Energy and politics make interesting bedfellows. When the domestic economy is running relatively smoothly and employment figures are at an acceptable level, the price of energy is overlooked. As a result it often ends up on the back burner of political discourse.
In tough times, however, energy policy and the price at the pumps become part of the national debate.
In the United States, attaining energy independence from unfriendly foreign sources is a key goal, said President Barack Obama in March 2012: "We can't have an energy strategy for the last century that traps us in the past. We need an energy strategy for the future--an all-of-the-above strategy for the 21st century that develops every source of American-made energy."
And yet, sources such as the International Energy Agency, say the U.S. is on track to become the world's largest oil producer by 2020 and energy independent 10 years later. But the way to independence is not without controversy.
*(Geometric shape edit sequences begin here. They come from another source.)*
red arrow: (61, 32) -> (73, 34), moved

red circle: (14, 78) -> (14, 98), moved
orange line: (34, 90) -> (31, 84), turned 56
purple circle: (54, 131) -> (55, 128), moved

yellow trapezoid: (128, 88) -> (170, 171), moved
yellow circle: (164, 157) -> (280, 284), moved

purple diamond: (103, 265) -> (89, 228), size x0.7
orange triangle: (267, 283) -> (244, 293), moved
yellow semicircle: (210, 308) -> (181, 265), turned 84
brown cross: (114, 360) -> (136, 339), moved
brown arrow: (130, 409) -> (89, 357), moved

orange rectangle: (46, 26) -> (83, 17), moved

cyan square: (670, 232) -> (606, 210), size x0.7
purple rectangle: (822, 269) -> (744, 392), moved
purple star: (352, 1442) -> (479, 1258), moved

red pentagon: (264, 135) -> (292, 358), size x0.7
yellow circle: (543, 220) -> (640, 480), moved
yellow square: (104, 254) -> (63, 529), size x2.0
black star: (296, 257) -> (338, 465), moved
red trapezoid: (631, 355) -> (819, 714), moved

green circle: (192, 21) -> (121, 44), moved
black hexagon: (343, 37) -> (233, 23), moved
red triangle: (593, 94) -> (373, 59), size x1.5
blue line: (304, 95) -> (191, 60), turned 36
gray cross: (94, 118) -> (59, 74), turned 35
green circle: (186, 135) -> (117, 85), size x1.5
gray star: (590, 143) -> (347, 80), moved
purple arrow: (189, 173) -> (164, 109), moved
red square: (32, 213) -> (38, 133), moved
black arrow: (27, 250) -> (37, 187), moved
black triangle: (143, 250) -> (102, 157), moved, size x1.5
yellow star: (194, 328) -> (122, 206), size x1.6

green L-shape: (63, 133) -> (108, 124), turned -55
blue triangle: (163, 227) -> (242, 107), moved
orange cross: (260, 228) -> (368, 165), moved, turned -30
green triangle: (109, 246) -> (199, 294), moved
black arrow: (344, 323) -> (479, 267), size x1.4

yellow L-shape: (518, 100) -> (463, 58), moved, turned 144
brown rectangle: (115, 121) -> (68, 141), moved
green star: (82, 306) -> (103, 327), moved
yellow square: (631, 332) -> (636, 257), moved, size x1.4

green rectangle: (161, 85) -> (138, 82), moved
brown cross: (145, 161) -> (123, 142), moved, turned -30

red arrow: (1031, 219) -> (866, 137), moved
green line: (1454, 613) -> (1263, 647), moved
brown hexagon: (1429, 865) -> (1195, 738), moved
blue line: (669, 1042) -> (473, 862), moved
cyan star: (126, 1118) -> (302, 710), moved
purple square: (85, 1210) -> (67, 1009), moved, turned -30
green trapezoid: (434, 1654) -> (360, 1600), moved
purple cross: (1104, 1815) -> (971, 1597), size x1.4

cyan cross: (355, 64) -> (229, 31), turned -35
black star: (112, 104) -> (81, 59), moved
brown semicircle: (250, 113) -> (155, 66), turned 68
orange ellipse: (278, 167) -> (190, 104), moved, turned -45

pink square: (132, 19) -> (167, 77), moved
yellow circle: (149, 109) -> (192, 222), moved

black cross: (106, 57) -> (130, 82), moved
Take fracking away, Dan Kish, senior vice president of policy for the Institute for Energy Research is reported as saying, "the oil and gas production drops. They [policymakers] also always seek to drive up the costs of activities so as to make them uneconomic, and there is no shortage of levers they use for that. Since the myth of energy scarcity is their justification for federal programs ... this doesn't fit the agenda. They will fight it by trying to scare people."
In Canada, the policy debate has less to do with energy independence and more to do with foreign ownership and how best to distribute the natural resources it already has elsewhere--realizing that the U.S is its largest trading partner. Canada's policies reflect, perhaps, a broader global perspective.
So how do the two nations view their energy policies and what factors temper the debate on either side of the border? Is there a common ground?
REGIONAL VS. REGION
In the U.S., policy has evolved over the last four decades. "Energy policy and politics, for many years, was a regional issue in the U.S., in terms of roll call voting in the House of Representatives and the Senate," says Robert Stavins, Albert Pratt professor of Business and Government at the Harvard Kennedy School of Government, who further notes that the regional voting pattern of lawmakers goes as far back as the 1960s and continued up to the late 1990s. "Those regional lines were sometimes coal states versus non-coal states or urban versus rural," he says.